During that 2011 budget war two major pollsters, Gallup and Pew, painted too startlingly different portraits of public opinion. Sixty-two percent of Gallup’s respondents called GOP budget cuts “about right.” Just 25 percent said they went too far. That same week the Pew poll found “not a great deal of support for cutting spending.” In 17 of 18 listed categories their respondents wanted to raise or maintain spending. Eighty-seven percent felt that way about education; 83 percent about Medicare. In the Gallup poll 60 percent wanted to slash spending. In the Pew poll 80 percent wanted to maintain or even raise it. How to explain the difference? It’s simple. People hated their government and loved everything it did for them. Four years later they hate it and need it even more.
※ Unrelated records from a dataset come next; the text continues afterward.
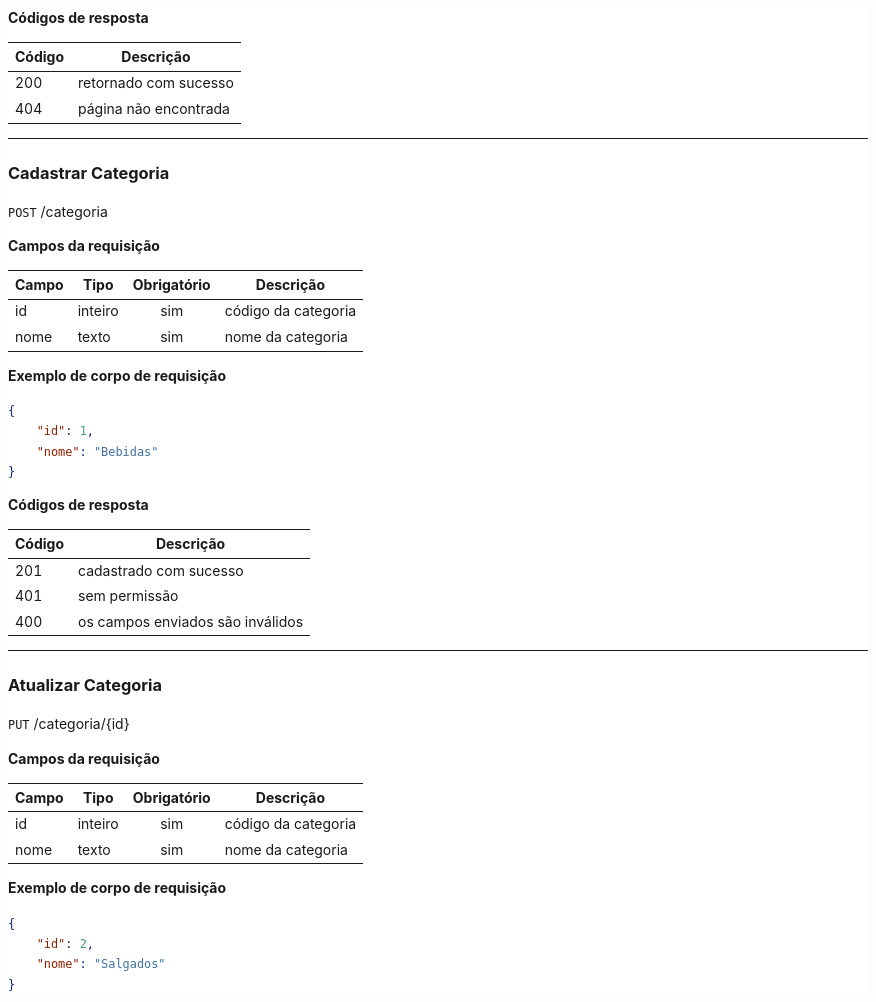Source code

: **Códigos de resposta**

Código| Descrição
-|-
200| retornado com sucesso
404| página não encontrada

---

### Cadastrar Categoria

`POST` /categoria

**Campos da requisição**

Campo| Tipo| Obrigatório| Descrição
-|-|:-:|-
id| inteiro| sim| código da categoria
nome| texto| sim| nome da categoria

**Exemplo de corpo de requisição**

```json
{
    "id": 1,
    "nome": "Bebidas"
}
```

**Códigos de resposta**

Código| Descrição
-|-
201| cadastrado com sucesso
401| sem permissão
400| os campos enviados são inválidos

---

### Atualizar Categoria

`PUT` /categoria/{id}

**Campos da requisição**

Campo| Tipo| Obrigatório| Descrição
-|-|:-:|-
id| inteiro| sim| código da categoria
nome| texto| sim| nome da categoria

**Exemplo de corpo de requisição**

```json
{
    "id": 2,
    "nome": "Salgados"
}
```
The risk aversion that Democrats suffer arises from the politics they practice. How they raise their money and craft their message determines everything they say and do. In December their leaders wanted to serve Wall Street and blow another hole in campaign finance laws so they passed on the chance to redeem themselves in the eyes of a disappointed public. Pollsters tell them not to say anything people don’t already think, but you can’t be the party of change when you’ve nothing new to say, or connect with the broader public via staged performances in friendly rooms.
The Republican budget is a fiscal, economic and moral monstrosity. If Democrats can’t unmask it they don’t deserve the support of the millions who still rely on them to act as their tribunes. It is a crucial test of their leadership. They say they need to tell a better story but what they really need to do is make a better case. If they’re too afraid, or have forgotten how, those who are less afraid and who remember how must force them to get up and fight.